ОСКВЕРНЕН ПАМЯТНИК ЛЕНИНУ. СЕГОДНЯ УТРОМ ГРУППА НЕИЗВЕСТНЫХ при помощи троса и блока сбросила с постамента памятник Ленину в польском городе Поронине.
СНОСЯТ ПАМЯТНИК ДЗЕРЖИНСКОМУ. МНОЖЕСТВО ЛЮБОПЫТСТВУЮЩИХ собралось в центре Варшавы на площади, которая до сих пор носила имя Феликса Дзержинского. Теперь она переименована в Банковую, ей возвращено старое название. 38 лет здесь высился памятник Дзержинскому. Сейчас его сносят. СРЕДИЗЕМНОЕ МОРЕ СТАЛО ОДНИМ ИЗ САМЫХ ГРЯЗНЫХ В МИРЕ. ЕЖЕГОДНО В НЕГО ПОПАДАЕТ 2 миллиона тонн нефти, 120 тысяч тонн минеральных масел, 60 тысяч тонн пестицидов. По некоторым прогнозам при сохранении нынешних темпов загрязнения Средиземное море может стать мертвым через двадцать лет.

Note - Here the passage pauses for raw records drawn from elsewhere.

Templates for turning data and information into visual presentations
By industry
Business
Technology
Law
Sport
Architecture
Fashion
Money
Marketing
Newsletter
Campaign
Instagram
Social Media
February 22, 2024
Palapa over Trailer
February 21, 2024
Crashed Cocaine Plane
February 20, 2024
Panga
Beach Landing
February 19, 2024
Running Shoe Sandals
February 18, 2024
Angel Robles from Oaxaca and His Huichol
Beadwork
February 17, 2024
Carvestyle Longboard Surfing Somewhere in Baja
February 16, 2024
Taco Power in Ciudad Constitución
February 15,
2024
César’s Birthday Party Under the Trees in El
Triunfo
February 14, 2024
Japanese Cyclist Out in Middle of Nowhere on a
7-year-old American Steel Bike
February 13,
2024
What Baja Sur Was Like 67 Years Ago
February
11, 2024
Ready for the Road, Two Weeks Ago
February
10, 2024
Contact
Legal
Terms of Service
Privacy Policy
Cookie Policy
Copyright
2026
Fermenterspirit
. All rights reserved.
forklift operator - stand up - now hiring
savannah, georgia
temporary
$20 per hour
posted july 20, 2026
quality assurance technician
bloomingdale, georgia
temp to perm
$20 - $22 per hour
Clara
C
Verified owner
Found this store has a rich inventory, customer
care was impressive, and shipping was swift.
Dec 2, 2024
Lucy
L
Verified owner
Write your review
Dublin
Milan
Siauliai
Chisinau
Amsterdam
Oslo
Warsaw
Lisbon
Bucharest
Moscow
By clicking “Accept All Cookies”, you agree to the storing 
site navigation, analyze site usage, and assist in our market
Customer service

ПРИСТУП УДУШЬЯ ПЕРЕЖИВАЕТ В ЭТИ ДНИ ГРЕЧЕСКАЯ СТОЛИЦА. Бурый слой нефосасмога окутал небывалым ранее по плотности покровом город и прилегающие к нему районы. Положение осложняется нашествием тумана. В больницы доставлено уже более полутора тысяч человек.

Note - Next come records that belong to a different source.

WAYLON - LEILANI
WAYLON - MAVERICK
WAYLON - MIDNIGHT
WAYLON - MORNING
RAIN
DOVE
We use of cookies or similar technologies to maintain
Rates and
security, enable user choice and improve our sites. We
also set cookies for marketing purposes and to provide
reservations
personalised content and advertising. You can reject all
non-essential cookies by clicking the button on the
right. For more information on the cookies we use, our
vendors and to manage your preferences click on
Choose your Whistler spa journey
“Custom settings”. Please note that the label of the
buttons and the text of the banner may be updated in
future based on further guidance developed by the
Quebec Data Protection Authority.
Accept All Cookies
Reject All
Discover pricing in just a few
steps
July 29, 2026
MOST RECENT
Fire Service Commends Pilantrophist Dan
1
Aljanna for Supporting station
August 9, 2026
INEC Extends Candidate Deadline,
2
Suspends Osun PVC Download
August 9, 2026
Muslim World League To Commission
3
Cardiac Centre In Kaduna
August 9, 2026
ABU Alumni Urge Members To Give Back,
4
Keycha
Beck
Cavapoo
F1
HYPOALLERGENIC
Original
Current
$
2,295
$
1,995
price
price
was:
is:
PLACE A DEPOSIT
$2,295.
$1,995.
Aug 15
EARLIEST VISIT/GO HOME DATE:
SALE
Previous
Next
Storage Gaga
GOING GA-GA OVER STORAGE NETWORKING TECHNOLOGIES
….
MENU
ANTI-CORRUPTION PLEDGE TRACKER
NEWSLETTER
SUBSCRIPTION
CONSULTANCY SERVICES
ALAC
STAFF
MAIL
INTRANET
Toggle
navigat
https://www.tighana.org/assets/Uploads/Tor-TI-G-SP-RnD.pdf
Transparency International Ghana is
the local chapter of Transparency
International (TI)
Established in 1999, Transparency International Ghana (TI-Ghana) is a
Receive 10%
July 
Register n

ПО ЗАЯВЛЕНИЮ ТАИЛАНДСКИХ ВЛАСТЕЙ БОЛЕЕ 250 ЧЕЛОВЕК ЧИСЛЯТСЯ пропавшими без вести и погибшими – таков список жертв тайфуна, обрушившегося несколько дней назад на побережье Таиланда.
НА ТЕРРИТОРИИ НАХИЧЕВАНСКОЙ АССР ПОД РУКОВОДСТВОМ экстремистски настроенных лиц проведены беспрецедентные варварские акции по дестабилизации обстановки на нахичеванском участке советско-иранской границы.

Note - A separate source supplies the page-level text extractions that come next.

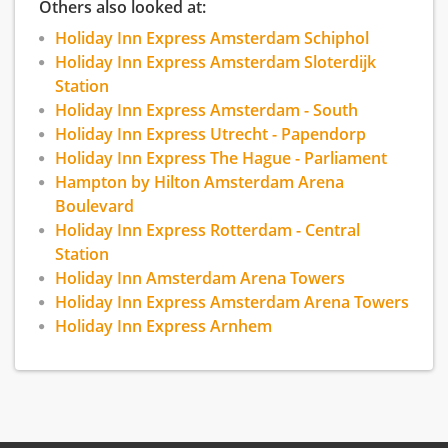
Others also looked at:
Holiday Inn Express Amsterdam Schiphol
Holiday Inn Express Amsterdam Sloterdijk
Station
Holiday Inn Express Amsterdam - South
Holiday Inn Express Utrecht - Papendorp
Holiday Inn Express The Hague - Parliament
Hampton by Hilton Amsterdam Arena
Boulevard
Holiday Inn Express Rotterdam - Central
Station
Holiday Inn Amsterdam Arena Towers
Holiday Inn Express Amsterdam Arena Towers
Holiday Inn Express Arnhem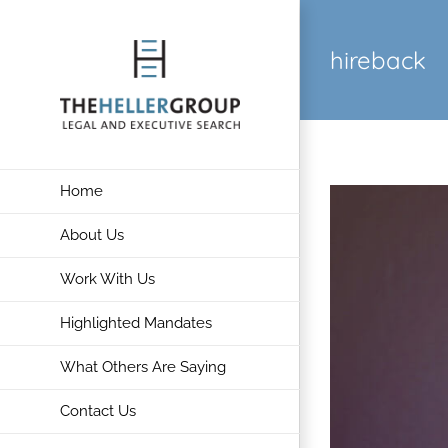
Skip
to
hireback
content
Home
About Us
Work With Us
Highlighted Mandates
What Others Are Saying
Contact Us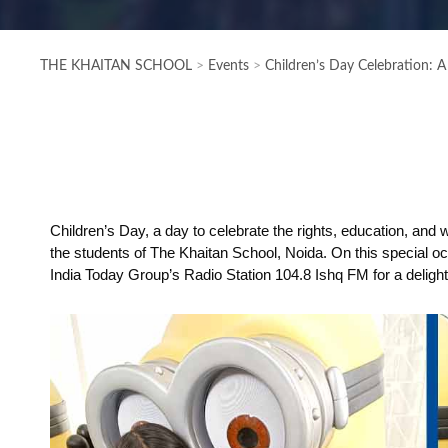
THE KHAITAN SCHOOL
>
Events
>
Children’s Day Celebration: A
Children’s Day, a day to celebrate the rights, education, and w
the students of The Khaitan School, Noida. On this special o
India Today Group’s Radio Station 104.8 Ishq FM for a deligh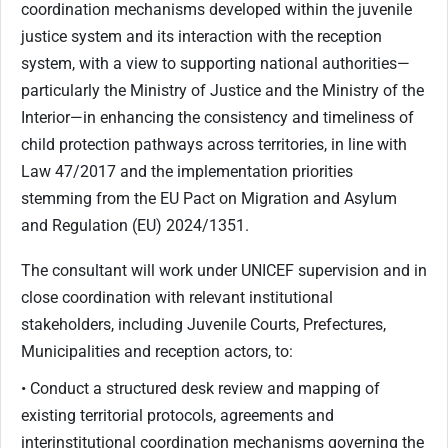
coordination mechanisms developed within the juvenile
justice system and its interaction with the reception
system, with a view to supporting national authorities—
particularly the Ministry of Justice and the Ministry of the
Interior—in enhancing the consistency and timeliness of
child protection pathways across territories, in line with
Law 47/2017 and the implementation priorities
stemming from the EU Pact on Migration and Asylum
and Regulation (EU) 2024/1351.
The consultant will work under UNICEF supervision and in
close coordination with relevant institutional
stakeholders, including Juvenile Courts, Prefectures,
Municipalities and reception actors, to:
• Conduct a structured desk review and mapping of
existing territorial protocols, agreements and
interinstitutional coordination mechanisms governing the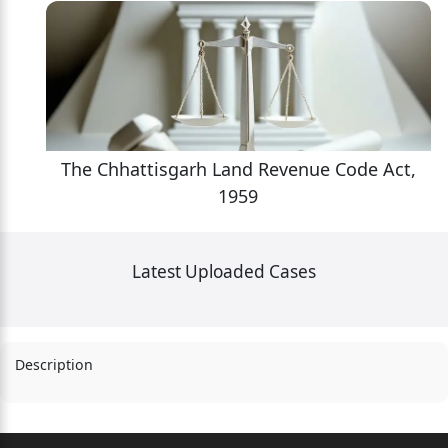
,
The Chhattisgarh Land Revenue Code Act,
1959
Latest Uploaded Cases
Description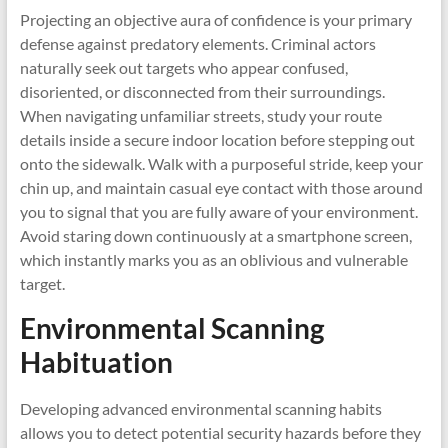
Projecting an objective aura of confidence is your primary
defense against predatory elements. Criminal actors
naturally seek out targets who appear confused,
disoriented, or disconnected from their surroundings.
When navigating unfamiliar streets, study your route
details inside a secure indoor location before stepping out
onto the sidewalk. Walk with a purposeful stride, keep your
chin up, and maintain casual eye contact with those around
you to signal that you are fully aware of your environment.
Avoid staring down continuously at a smartphone screen,
which instantly marks you as an oblivious and vulnerable
target.
Environmental Scanning
Habituation
Developing advanced environmental scanning habits
allows you to detect potential security hazards before they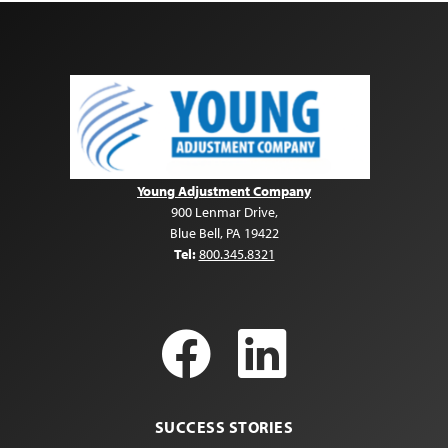
Young Adjustment Company
900 Lenmar Drive
,
Blue Bell
,
PA
19422
Tel:
800.345.8321
Facebook
LinkedI
SUCCESS STORIES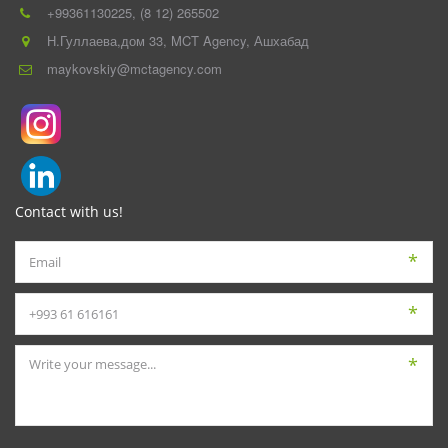
+993
61130225
,
(8 12) 265502
Н.Гуллаева,дом 33
,
MCT Agency
,
Ашхабад
maykovskiy@mctagency.com
Contact with us!
*
*
*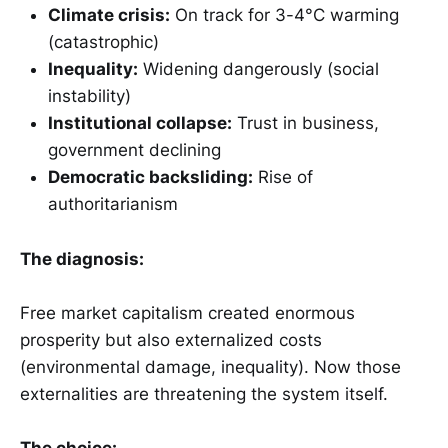
Climate crisis:
On track for 3-4°C warming
(catastrophic)
Inequality:
Widening dangerously (social
instability)
Institutional collapse:
Trust in business,
government declining
Democratic backsliding:
Rise of
authoritarianism
The diagnosis:
Free market capitalism created enormous
prosperity but also externalized costs
(environmental damage, inequality). Now those
externalities are threatening the system itself.
The choice:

КОМЕНДАНТСКИЙ ЧАС ОТМЕНЕН, ОБСТАНОВКА НОРМАЛИЗУЕТСЯ. ДЕНЬ, который ждали, который приближали своей волей, выдержкой, трудом тбилисцы, настал. Постановлением Президиума Верховного Совета Грузинской ССР комендантский час в городе упразднен с 18 апреля, с 5 часов утра. Услышав эту весть, люди целовались и плакали: столько пережито, столько передумано, переосмыслено за эти дни.
«МНЕ 70 ЛЕТ, ИНВАЛИД ВОЙНЫ – НЕ ИМЕЮ НОГ И РУКИ. НА СТАРОСТИ лет пришлось убедиться, как бездушна бюрократия. Пенсию мне не носят 8 месяцев. А на что существовать, как жить, никого не волнует. Был бы автомат, я не задумываясь, пустил бы очередь по бюрократам».
АФГАНО-СОВЕТСКАЯ ГРАНИЦА. КОЛОННА БРОНЕТРАНСПОРТЕРОВ, возвращающихся домой. Обветренные, опаленные войной, родные лица солдат. Их ждут. Их ждет вся страна.